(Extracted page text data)
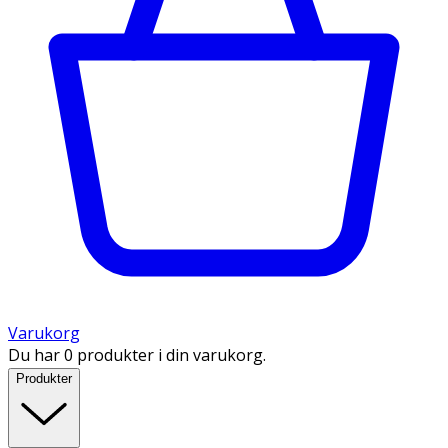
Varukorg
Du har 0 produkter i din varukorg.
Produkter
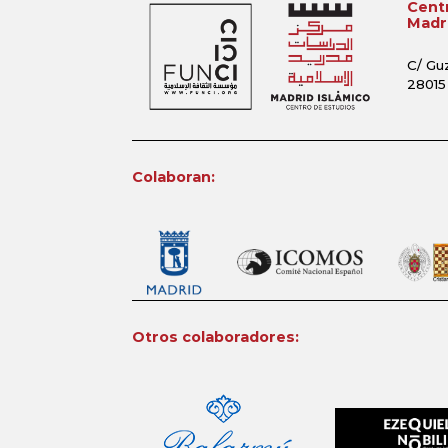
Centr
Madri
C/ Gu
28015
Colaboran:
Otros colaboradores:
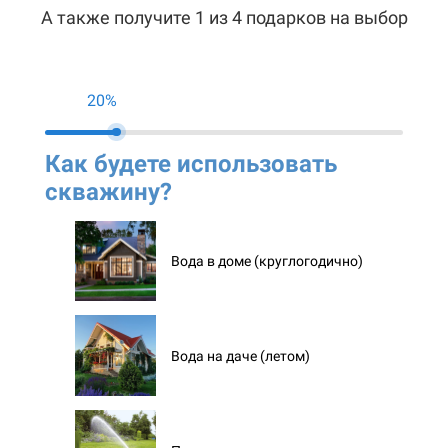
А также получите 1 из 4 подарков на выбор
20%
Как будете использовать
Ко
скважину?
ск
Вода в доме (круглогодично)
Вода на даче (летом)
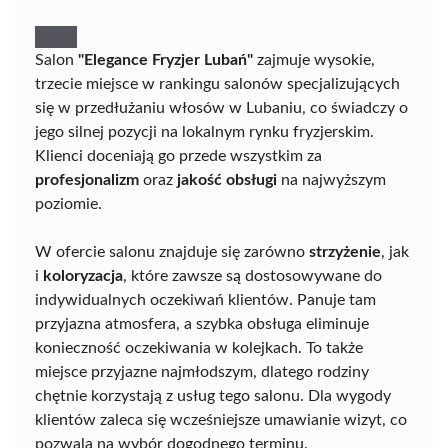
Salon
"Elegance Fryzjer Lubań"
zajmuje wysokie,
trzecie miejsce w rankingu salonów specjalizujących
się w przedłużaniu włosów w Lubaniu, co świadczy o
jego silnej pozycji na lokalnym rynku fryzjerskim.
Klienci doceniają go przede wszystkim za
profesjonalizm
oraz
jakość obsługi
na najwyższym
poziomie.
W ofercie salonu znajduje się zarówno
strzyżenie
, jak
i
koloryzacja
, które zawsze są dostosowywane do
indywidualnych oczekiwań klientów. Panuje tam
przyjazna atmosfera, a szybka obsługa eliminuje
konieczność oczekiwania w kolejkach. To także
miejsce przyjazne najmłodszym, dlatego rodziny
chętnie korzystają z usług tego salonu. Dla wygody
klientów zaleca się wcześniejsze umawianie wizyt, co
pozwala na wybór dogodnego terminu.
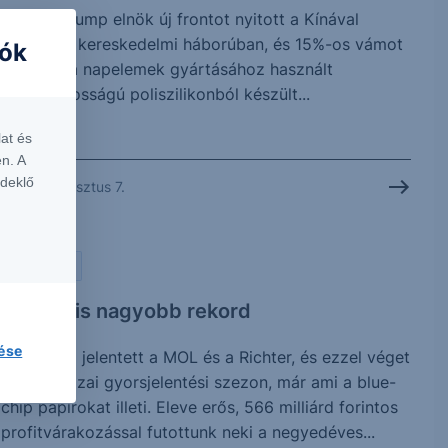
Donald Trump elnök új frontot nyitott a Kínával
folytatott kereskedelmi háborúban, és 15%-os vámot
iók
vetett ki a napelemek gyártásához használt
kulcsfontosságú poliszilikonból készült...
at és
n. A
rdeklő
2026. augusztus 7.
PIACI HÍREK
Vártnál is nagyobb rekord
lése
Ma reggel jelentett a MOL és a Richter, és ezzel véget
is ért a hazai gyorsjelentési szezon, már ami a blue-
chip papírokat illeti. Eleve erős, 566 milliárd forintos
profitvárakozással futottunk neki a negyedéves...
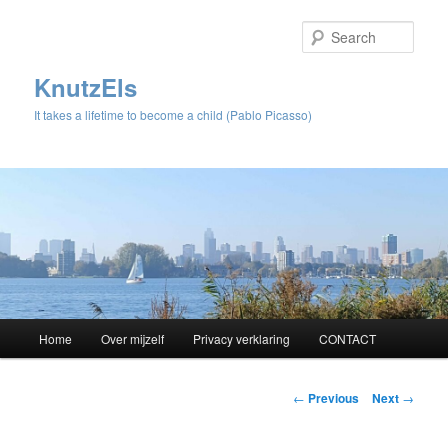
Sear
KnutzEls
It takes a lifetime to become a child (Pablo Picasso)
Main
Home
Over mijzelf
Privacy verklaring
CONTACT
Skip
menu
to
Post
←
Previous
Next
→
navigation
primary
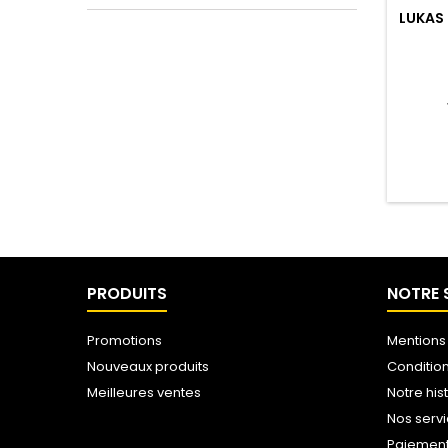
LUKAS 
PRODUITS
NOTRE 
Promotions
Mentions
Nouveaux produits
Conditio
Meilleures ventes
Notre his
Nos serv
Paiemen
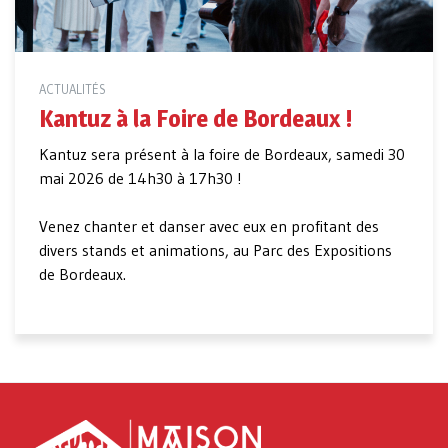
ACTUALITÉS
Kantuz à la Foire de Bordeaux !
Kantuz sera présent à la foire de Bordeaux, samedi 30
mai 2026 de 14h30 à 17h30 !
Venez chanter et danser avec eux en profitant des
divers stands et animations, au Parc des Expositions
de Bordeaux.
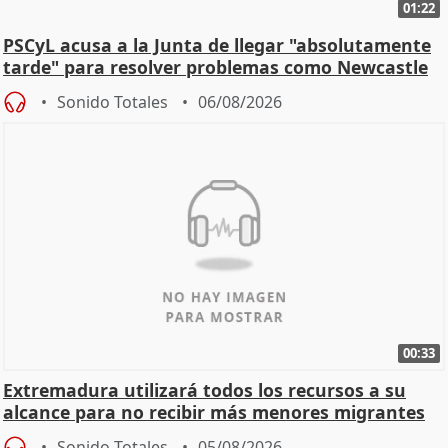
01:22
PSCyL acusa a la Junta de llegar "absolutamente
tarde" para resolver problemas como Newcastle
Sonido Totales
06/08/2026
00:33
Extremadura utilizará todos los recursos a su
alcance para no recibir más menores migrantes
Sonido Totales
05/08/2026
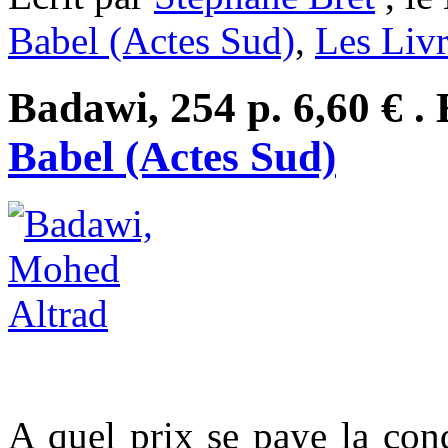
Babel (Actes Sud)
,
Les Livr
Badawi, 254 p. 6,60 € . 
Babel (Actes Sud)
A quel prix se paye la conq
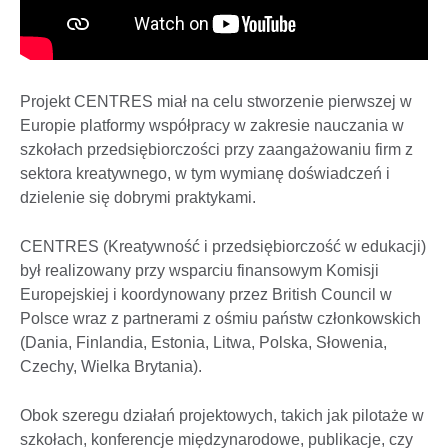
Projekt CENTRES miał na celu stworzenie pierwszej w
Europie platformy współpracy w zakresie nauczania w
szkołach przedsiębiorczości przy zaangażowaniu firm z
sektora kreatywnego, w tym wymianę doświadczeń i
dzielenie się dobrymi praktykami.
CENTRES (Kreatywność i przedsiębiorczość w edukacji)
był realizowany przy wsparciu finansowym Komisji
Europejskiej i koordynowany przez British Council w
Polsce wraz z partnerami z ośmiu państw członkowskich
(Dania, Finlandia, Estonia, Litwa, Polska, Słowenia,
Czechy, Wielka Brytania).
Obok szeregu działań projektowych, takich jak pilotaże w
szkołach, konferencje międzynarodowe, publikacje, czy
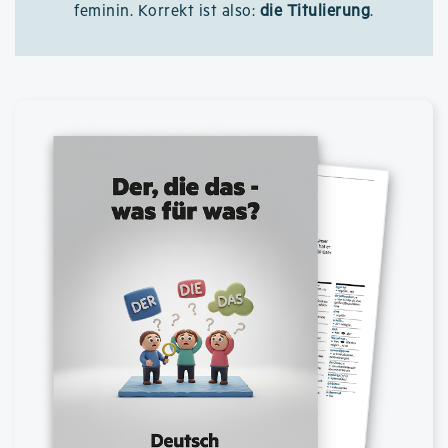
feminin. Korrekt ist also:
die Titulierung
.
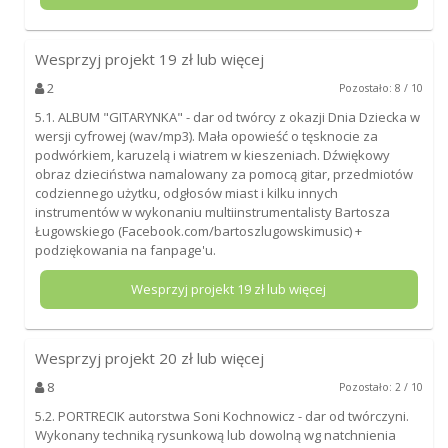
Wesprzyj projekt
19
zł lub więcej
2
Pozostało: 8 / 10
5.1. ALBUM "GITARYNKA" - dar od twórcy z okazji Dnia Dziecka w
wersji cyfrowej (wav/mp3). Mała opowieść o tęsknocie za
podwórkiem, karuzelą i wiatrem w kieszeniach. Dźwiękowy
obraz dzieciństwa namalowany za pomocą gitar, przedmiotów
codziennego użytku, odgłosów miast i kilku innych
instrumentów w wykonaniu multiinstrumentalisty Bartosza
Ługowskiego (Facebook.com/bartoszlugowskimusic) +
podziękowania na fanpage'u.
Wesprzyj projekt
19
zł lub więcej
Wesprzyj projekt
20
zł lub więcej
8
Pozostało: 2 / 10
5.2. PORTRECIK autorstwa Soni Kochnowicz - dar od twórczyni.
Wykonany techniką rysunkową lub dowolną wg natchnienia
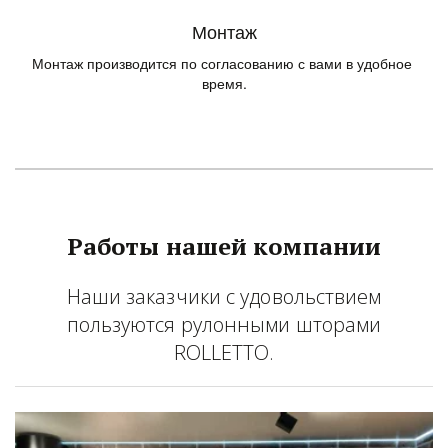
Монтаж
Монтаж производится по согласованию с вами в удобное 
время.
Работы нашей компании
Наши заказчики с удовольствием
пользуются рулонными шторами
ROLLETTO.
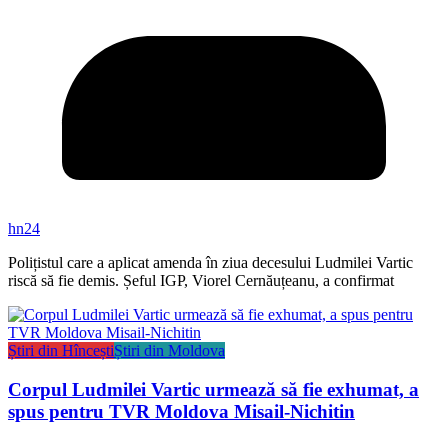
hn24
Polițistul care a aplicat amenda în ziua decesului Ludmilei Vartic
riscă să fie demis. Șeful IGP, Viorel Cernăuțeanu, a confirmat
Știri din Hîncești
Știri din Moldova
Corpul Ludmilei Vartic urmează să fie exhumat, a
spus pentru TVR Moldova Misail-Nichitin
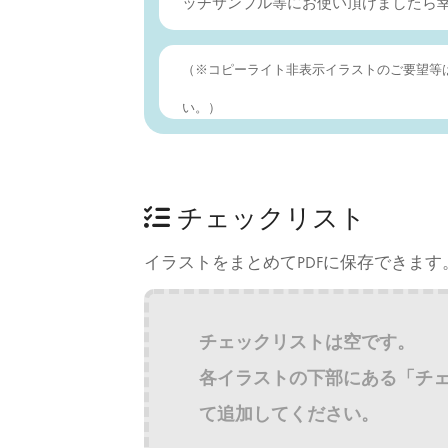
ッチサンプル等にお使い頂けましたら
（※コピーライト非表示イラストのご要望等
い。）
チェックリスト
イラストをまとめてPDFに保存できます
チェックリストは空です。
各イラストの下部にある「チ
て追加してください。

■ **What you have to do**: Could you copy every line from the records that has "klientów" in it?

■ **Solved problem**:
indywidualnych oczekiwań klientów. Panuje tam
klientów zaleca się wcześniejsze umawianie wizyt, co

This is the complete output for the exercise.